_Data entries_.
※

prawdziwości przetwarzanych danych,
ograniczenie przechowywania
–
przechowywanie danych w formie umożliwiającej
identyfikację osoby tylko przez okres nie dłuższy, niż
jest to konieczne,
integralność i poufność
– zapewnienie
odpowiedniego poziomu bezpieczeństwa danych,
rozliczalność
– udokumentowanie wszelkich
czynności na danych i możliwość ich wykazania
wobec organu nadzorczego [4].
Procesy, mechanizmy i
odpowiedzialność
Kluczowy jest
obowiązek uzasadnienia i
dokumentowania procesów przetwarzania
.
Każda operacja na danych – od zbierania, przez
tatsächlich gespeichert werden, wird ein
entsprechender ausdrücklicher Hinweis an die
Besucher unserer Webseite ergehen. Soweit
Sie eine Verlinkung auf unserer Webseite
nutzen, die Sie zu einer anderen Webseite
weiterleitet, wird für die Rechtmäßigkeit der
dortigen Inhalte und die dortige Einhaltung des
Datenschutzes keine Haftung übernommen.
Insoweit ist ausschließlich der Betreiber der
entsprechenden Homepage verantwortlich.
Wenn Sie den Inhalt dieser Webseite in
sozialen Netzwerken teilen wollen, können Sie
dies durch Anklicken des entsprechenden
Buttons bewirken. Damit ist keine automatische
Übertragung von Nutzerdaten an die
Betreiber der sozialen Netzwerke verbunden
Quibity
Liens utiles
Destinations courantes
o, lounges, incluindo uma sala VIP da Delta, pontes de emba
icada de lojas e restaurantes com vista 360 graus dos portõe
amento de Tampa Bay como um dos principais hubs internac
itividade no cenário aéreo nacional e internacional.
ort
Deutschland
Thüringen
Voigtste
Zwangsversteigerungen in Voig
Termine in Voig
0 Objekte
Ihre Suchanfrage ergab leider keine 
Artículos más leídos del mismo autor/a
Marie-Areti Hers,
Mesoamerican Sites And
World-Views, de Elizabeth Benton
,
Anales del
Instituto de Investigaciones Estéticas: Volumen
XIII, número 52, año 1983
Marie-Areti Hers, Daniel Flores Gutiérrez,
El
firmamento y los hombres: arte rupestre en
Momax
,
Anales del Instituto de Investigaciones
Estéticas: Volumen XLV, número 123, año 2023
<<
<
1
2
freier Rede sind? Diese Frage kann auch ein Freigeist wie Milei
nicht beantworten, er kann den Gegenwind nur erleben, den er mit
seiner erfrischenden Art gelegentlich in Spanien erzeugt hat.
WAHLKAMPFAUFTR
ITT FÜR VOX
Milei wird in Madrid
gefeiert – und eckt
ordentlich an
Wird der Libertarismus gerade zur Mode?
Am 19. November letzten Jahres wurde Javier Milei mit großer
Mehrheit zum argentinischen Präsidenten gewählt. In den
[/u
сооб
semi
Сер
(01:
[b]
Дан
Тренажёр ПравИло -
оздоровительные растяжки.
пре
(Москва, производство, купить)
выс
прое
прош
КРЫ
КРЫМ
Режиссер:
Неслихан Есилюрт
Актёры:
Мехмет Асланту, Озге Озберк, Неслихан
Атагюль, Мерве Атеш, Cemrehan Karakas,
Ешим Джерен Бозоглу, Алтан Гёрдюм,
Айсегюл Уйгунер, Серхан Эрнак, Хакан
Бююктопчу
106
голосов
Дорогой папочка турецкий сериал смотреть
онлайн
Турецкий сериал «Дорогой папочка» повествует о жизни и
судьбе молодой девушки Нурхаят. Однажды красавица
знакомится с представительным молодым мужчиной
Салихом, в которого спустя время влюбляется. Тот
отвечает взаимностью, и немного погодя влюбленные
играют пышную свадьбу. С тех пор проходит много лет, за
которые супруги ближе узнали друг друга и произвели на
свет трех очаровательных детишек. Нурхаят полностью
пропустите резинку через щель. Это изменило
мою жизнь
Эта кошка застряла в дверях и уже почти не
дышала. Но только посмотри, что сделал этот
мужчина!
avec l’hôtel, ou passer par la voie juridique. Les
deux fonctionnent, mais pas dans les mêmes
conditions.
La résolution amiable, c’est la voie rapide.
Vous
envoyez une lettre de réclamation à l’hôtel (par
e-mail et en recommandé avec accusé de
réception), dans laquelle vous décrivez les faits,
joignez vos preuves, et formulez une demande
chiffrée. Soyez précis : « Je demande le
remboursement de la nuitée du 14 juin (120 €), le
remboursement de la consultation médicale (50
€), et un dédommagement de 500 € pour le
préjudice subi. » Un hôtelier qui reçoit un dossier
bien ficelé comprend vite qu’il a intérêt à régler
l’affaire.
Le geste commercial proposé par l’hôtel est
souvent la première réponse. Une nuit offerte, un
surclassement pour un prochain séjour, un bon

※

_WHAT YOU NEED TO DO_.
Convert the lines above into a JSON list of strings, with one string per line and blank lines left out.

_REPLY TO THE TASK_.
[
  "prawdziwości przetwarzanych danych,",
  "ograniczenie przechowywania",
  "–",
  "przechowywanie danych w formie umożliwiającej",
  "identyfikację osoby tylko przez okres nie dłuższy, niż",
  "jest to konieczne,",
  "integralność i poufność",
  "– zapewnienie",
  "odpowiedniego poziomu bezpieczeństwa danych,",
  "rozliczalność",
  "– udokumentowanie wszelkich",
  "czynności na danych i możliwość ich wykazania",
  "wobec organu nadzorczego [4].",
  "Procesy, mechanizmy i",
  "odpowiedzialność",
  "Kluczowy jest",
  "obowiązek uzasadnienia i",
  "dokumentowania procesów przetwarzania",
  ".",
  "Każda operacja na danych – od zbierania, przez",
  "tatsächlich gespeichert werden, wird ein",
  "entsprechender ausdrücklicher Hinweis an die",
  "Besucher unserer Webseite ergehen. Soweit",
  "Sie eine Verlinkung auf unserer Webseite",
  "nutzen, die Sie zu einer anderen Webseite",
  "weiterleitet, wird für die Rechtmäßigkeit der",
  "dortigen Inhalte und die dortige Einhaltung des",
  "Datenschutzes keine Haftung übernommen.",
  "Insoweit ist ausschließlich der Betreiber der",
  "entsprechenden Homepage verantwortlich.",
  "Wenn Sie den Inhalt dieser Webseite in",
  "sozialen Netzwerken teilen wollen, können Sie",
  "dies durch Anklicken des entsprechenden",
  "Buttons bewirken. Damit ist keine automatische",
  "Übertragung von Nutzerdaten an die",
  "Betreiber der sozialen Netzwerke verbunden",
  "Quibity",
  "Liens utiles",
  "Destinations courantes",
  "o, lounges, incluindo uma sala VIP da Delta, pontes de emba",
  "icada de lojas e restaurantes com vista 360 graus dos portõe",
  "amento de Tampa Bay como um dos principais hubs internac",
  "itividade no cenário aéreo nacional e internacional.",
  "ort",
  "Deutschland",
  "Thüringen",
  "Voigtste",
  "Zwangsversteigerungen in Voig",
  "Termine in Voig",
  "0 Objekte",
  "Ihre Suchanfrage ergab leider keine ",
  "Artículos más leídos del mismo autor/a",
  "Marie-Areti Hers,",
  "Mesoamerican Sites And",
  "World-Views, de Elizabeth Benton",
  ",",
  "Anales del",
  "Instituto de Investigaciones Estéticas: Volumen",
  "XIII, número 52, año 1983",
  "Marie-Areti Hers, Daniel Flores Gutiérrez,",
  "El",
  "firmamento y los hombres: arte rupestre en",
  "Momax",
  ",",
  "Anales del Instituto de Investigaciones",
  "Estéticas: Volumen XLV, número 123, año 2023",
  "<<",
  "<",
  "1",
  "2",
  "freier Rede sind? Diese Frage kann auch ein Freigeist wie Milei",
  "nicht beantworten, er kann den Gegenwind nur erleben, den er mit",
  "seiner erfrischenden Art gelegentlich in Spanien erzeugt hat.",
  "WAHLKAMPFAUFTR",
  "ITT FÜR VOX",
  "Milei wird in Madrid",
  "gefeiert – und eckt",
  "ordentlich an",
  "Wird der Libertarismus gerade zur Mode?",
  "Am 19. November letzten Jahres wurde Javier Milei mit großer",
  "Mehrheit zum argentinischen Präsidenten gewählt. In den",
  "[/u",
  "сооб",
  "semi",
  "Сер",
  "(01:",
  "[b]",
  "Дан",
  "Тренажёр ПравИло -",
  "оздоровительные растяжки.",
  "пре",
  "(Москва, производство, купить)",
  "выс",
  "прое",
  "прош",
  "КРЫ",
  "КРЫМ",
  "Режиссер:",
  "Неслихан Есилюрт",
  "Актёры:",
  "Мехмет Асланту, Озге Озберк, Неслихан",
  "Атагюль, Мерве Атеш, Cemrehan Karakas,",
  "Ешим Джерен Бозоглу, Алтан Гёрдюм,",
  "Айсегюл Уйгунер, Серхан Эрнак, Хакан",
  "Бююктопчу",
  "106",
  "голосов",
  "Дорогой папочка турецкий сериал смотреть",
  "онлайн",
  "Турецкий сериал «Дорогой папочка» повествует о жизни и",
  "судьбе молодой девушки Нурхаят. Однажды красавица",
  "знакомится с представительным молодым мужчиной",
  "Салихом, в которого спустя время влюбляется. Тот",
  "отвечает взаимностью, и немного погодя влюбленные",
  "играют пышную свадьбу. С тех пор проходит много лет, за",
  "которые супруги ближе узнали друг друга и произвели на",
  "свет трех очаровательных детишек. Нурхаят полностью",
  "пропустите резинку через щель. Это изменило",
  "мою жизнь",
  "Эта кошка застряла в дверях и уже почти не",
  "дышала. Но только посмотри, что сделал этот",
  "мужчина!",
  "avec l’hôtel, ou passer par la voie juridique. Les",
  "deux fonctionnent, mais pas dans les mêmes",
  "conditions.",
  "La résolution amiable, c’est la voie rapide.",
  "Vous",
  "envoyez une lettre de réclamation à l’hôtel (par",
  "e-mail et en recommandé avec accusé de",
  "réception), dans laquelle vous décrivez les faits,",
  "joignez vos preuves, et formulez une demande",
  "chiffrée. Soyez précis : « Je demande le",
  "remboursement de la nuitée du 14 juin (120 €), le",
  "remboursement de la consultation médicale (50",
  "€), et un dédommagement de 500 € pour le",
  "préjudice subi. » Un hôtelier qui reçoit un dossier",
  "bien ficelé comprend vite qu’il a intérêt à régler",
  "l’affaire.",
  "Le geste commercial proposé par l’hôtel est",
  "souvent la première réponse. Une nuit offerte, un",
  "surclassement pour un prochain séjour, un bon"
]